◆ **EXERCISE DESCRIPTION**: Write the material out again, line by line, exactly as it is.
++++ INFORMATION SHOWN
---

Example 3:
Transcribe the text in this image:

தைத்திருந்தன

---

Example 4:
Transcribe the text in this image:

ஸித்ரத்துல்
++++++++
◆ **SOLUTION**:
---

Example 3:
Transcribe the text in this image:

தைத்திருந்தன

---

Example 4:
Transcribe the text in this image:

ஸித்ரத்துல்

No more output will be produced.